Des scientifiques ont utilisé un réseau de science citoyenne pour observer l’objet – Technoguide

Une nouvelle étude rédigée par les scientifiques du Southwest Research Institute Rodrigo Leiva et Marc Buie révèle la nature binaire d’un objet trans-neptunien (TNO). Leiva et Buie ont utilisé des données obtenues par le Research and Education Collaborative Occultation Network (RECON), un réseau de recherche en science citoyenne dédié à l’observation du système solaire externe. L’étude a été publiée ce mois-ci dans The Astrophysical Journal.

Les objets transneptuniens (TNO) sont de petits corps glacés qui gravitent autour du Soleil au-delà de Neptune. Les TNO binaires se produisent lorsque deux de ces objets orbitent l’un contre l’autre tout en étant ensemble ou en mordant le Soleil. Leiva et Buie ont découvert deux objets dans une configuration gravitationnelle particulièrement proche. La paire a été détectée à l’aide d’une occultation stellaire, qui se produit lorsqu’un objet passe entre la Terre et une étoile lointaine qui cache, ou «occulte» l’étoile de la vue. Les observateurs situés sur le chemin de l’ombre de l’objet peuvent enregistrer l’étoile qui clignote et réapparaît. La durée pendant laquelle l’objet bloque la lumière des étoiles peut être utilisée pour déterminer sa taille.

“Dans ce cas, l’étoile occultée s’est également avérée être un système binaire. Les étoiles binaires ne sont pas inhabituelles et les objets binaires ne sont pas inhabituels”, a déclaré Buie. “Mais il est inhabituel que nous ayons un TNO binaire occultant une étoile binaire.”

“Ce qui est également intéressant et inhabituel, ce sont les caractéristiques de cet objet”, a déclaré Leiva. «Les deux composants sont assez proches, à seulement 350 kilomètres l’un de l’autre. La plupart des TNO binaires sont très séparés, généralement de 1 000 kilomètres ou plus. Cette proximité rend ce type de TNO binaire difficile à détecter avec d’autres méthodes, ce que RECON a été conçu pour accomplir. “

La découverte du nouveau TNO a été rendue possible par RECON, une collection de 56 stations d’observation s’étendant de Yuma, Arizona, à Orville, Washington. Le projet financé par la NSF fournit à chaque station une gamme d’équipements d’observation, y compris des télescopes de 11 pouces. Les enseignants du secondaire sont formés par Leiva, Buie et le directeur du planétarium Fiske, le Dr John Keller, pour faire fonctionner les stations et observer les occultations afin qu’ils puissent ensuite enseigner aux élèves comment faire les mêmes observations. RECON a vu plusieurs étudiants poursuivre leurs recherches sur leurs observations au collège.

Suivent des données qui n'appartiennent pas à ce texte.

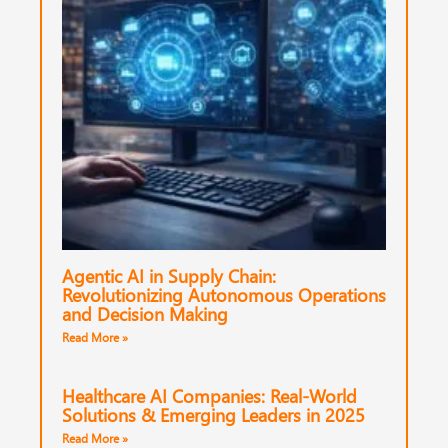
Agentic AI in Supply Chain:
Revolutionizing Autonomous Operations
and Decision Making
Read More »
Healthcare AI Companies: Real-World
Solutions & Emerging Leaders in 2025
Read More »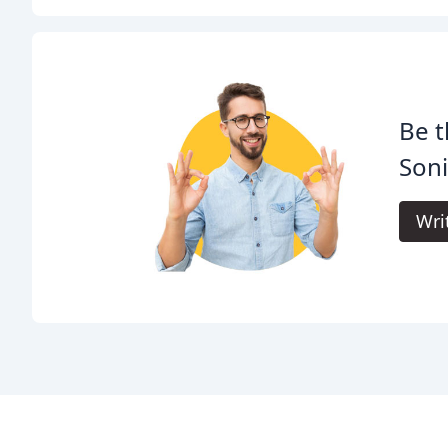
Be t
Son
Wri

«Pour moi, ce projet est la science citoyenne à son meilleur», a déclaré Buie. “Ils apprennent, font des observations et aident à collecter des données. S’ils ne le faisaient pas, nous n’apprendrions pas ces objets.”

Les stations RECON sont généralement placées dans de petites communautés le long d’une ligne idéale, de la frontière sud à la frontière nord des États-Unis, pour l’observation des occultations stellaires. Huit stations supplémentaires ont été établies au Canada en 2018 par des collègues de Leiva et Buie.

À l’avenir, Leiva et Buie continueront à rechercher des TNO précédemment non observés, dans le but de découvrir si les binaires proches sont courants ou inhabituels dans notre système solaire.

“La plupart des modèles du système solaire indiquent que les binaires sont très courants, en particulier les binaires proches comme celui-ci”, a déclaré Leiva. “Si vous avez une mesure précise de leur fréquence, vous pouvez affiner ces modèles.”

«Notre objectif primordial est de savoir à quel point les TNO binaires proches sont communs», a déclaré Buie. “Cet objet est-il un sur un million ou juste comme 90% d’entre eux? Cela alimente nos connaissances pour construire de meilleurs modèles de la formation du système solaire.”

Source de l’histoire:

Matériel fourni par le Southwest Research Institute. Remarque: le contenu peut être modifié pour le style et la longueur.